>> start Source document

Several articles written on the event characterized her comments mostly as ruling out ground troops and getting cooperation from local soldiers to fight ISIS. But if you listened to the entirety of her answer, Clinton didn’t sound like she had a succinct answer on the terrorist organization yet.
When asked about what should be done with ISIS, Clinton launched into an overly-long history lesson of how the terrorist group came to be. Her sentences ran on and on, but the only real solutions she gave were vague “work[ing] with our allies” and retraining the Iraqi army lines. To really understand what I’m talking about here, you have to read or watch Clinton’s response. I transcribed the full answer below:
ISIS is the manifestation of a movement that is incredibly fueled by a, an obsession to control territory to reestablish, as they say, a caliphate, that would be governed by people with a very retrograde view of everything about women, everything I care about, due process, rights or anything. We know that. So why are they, why did they get a foothold? Well, first of all they are the successor to what was called Al Qaeda in Iraq. Al Qaeda in Iraq was a Al Qaeda affiliate that was based in the Sunni regions within Iraq and was fighting the Shiite forces in Iraq during the American involvement in Iraq.

>> end Source document

(Written request 1)
Please swap "phylum" for "division" in the rows, starting with the first line of the rows and going on through the line with "family: Convolvulaceae", and give those lines again with everything else unchanged.
The passage and the rows were taken from separate sources.

>> start Input material

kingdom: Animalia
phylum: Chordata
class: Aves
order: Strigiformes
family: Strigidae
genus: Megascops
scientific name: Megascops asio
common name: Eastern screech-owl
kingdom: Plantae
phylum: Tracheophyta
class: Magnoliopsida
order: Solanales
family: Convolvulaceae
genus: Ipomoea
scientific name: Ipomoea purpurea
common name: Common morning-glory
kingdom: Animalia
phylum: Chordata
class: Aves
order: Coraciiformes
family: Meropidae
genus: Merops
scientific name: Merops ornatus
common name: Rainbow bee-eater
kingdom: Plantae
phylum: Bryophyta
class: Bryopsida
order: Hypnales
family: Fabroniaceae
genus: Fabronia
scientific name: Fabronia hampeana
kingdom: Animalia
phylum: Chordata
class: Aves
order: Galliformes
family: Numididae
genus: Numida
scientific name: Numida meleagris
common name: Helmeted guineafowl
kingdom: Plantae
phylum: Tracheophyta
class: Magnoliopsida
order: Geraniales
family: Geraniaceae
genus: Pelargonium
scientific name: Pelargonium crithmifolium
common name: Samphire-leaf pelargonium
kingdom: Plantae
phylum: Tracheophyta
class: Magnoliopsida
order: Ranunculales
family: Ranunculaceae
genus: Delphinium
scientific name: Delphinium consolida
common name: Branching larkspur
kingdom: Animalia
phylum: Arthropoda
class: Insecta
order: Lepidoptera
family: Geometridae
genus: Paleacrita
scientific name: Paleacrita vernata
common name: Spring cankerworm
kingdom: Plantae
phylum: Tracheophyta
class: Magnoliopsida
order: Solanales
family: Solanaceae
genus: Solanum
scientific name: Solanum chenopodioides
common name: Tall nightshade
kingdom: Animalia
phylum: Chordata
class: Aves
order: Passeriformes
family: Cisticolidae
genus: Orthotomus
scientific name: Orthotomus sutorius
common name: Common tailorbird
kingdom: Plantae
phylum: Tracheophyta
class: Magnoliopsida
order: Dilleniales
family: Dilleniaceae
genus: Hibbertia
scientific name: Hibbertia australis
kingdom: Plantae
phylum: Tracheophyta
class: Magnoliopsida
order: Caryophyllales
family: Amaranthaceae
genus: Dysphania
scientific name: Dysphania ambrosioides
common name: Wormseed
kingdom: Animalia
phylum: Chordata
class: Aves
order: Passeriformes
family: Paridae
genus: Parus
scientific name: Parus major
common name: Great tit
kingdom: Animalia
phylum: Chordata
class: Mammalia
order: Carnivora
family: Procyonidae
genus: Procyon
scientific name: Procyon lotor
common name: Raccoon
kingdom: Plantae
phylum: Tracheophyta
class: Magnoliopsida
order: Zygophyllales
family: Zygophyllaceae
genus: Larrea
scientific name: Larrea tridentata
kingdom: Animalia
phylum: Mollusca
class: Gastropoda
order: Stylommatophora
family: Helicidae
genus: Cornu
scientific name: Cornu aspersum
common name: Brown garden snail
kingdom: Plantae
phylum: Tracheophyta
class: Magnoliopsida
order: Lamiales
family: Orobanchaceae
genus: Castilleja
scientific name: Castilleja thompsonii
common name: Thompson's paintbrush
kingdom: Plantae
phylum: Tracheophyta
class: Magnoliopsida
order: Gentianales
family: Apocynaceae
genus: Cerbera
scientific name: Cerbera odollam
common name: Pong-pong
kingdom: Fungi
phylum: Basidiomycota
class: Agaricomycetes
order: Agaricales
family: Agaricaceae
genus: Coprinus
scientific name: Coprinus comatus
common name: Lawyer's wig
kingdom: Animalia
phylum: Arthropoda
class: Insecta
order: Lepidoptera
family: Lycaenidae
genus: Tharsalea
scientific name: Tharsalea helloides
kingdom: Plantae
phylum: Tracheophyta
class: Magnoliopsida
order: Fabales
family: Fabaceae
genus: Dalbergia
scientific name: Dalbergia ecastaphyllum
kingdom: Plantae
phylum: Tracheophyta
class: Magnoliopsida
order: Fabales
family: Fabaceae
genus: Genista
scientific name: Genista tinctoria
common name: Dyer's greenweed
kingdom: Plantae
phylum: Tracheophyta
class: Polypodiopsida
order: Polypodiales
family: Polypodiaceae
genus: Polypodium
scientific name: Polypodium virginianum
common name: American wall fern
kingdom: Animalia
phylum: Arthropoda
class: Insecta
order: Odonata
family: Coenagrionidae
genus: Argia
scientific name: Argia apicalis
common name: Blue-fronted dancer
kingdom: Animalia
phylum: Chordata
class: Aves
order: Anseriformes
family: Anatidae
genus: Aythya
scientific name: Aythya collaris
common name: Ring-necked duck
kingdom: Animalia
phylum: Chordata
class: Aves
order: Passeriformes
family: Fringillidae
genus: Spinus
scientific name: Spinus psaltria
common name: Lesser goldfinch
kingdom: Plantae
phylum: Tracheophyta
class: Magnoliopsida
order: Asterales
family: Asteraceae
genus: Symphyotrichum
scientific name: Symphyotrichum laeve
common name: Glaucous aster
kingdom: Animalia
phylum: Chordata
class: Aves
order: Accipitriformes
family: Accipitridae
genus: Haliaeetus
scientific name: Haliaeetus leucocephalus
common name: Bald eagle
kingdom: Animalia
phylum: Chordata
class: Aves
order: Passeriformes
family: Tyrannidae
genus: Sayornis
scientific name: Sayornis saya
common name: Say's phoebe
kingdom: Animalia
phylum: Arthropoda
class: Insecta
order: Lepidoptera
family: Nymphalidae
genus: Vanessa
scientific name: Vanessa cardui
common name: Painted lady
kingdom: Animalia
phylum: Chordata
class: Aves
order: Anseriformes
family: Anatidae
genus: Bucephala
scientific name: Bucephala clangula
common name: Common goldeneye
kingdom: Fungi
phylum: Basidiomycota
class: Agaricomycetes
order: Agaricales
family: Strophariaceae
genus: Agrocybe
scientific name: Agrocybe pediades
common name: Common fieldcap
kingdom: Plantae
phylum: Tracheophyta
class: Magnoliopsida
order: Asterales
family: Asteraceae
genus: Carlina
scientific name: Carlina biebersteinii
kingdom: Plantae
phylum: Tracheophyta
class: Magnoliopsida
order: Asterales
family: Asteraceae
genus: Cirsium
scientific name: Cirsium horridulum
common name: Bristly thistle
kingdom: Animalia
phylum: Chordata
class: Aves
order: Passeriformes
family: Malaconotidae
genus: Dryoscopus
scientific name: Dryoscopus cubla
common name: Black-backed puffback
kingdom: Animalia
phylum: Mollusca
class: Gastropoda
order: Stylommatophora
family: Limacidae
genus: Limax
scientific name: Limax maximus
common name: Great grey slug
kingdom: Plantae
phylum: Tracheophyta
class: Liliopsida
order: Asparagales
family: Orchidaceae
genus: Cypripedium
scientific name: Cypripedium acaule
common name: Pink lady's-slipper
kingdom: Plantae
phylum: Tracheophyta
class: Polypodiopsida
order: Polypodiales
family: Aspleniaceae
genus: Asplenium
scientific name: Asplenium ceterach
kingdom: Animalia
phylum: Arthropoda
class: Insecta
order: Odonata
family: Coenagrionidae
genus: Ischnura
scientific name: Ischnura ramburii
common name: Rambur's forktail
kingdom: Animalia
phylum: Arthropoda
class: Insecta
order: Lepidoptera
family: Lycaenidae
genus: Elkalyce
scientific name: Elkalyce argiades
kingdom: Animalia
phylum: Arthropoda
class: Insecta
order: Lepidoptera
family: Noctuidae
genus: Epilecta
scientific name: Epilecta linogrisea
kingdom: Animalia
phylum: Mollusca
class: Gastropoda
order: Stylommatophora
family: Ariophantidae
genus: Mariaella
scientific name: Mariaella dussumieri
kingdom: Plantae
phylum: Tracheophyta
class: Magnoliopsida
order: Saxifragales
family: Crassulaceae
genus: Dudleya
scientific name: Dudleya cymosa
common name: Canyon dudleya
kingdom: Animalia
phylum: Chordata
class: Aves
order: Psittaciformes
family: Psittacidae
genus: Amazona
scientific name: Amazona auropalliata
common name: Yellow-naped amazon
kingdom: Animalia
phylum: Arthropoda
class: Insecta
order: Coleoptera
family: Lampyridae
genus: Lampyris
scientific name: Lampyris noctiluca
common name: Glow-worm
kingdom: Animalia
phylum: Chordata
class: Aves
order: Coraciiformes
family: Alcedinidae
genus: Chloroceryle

>> end Input material

(Written request 2)
Summarize the passage on Clinton's answer about ISIS in two sentences.

(Written answer 1)
kingdom: Animalia
division: Chordata
class: Aves
order: Strigiformes
family: Strigidae
genus: Megascops
scientific name: Megascops asio
common name: Eastern screech-owl
kingdom: Plantae
division: Tracheophyta
class: Magnoliopsida
order: Solanales
family: Convolvulaceae

(Written answer 2)
Several articles described Clinton's comments as mostly ruling out ground troops and getting cooperation from local soldiers to fight ISIS, but her full answer did not sound like a succinct answer on the group. Asked what should be done with ISIS, she gave an overly long history of how it came to be, calling it the successor to Al Qaeda in Iraq, and her only real solutions were vague lines about working with allies and retraining the Iraqi army.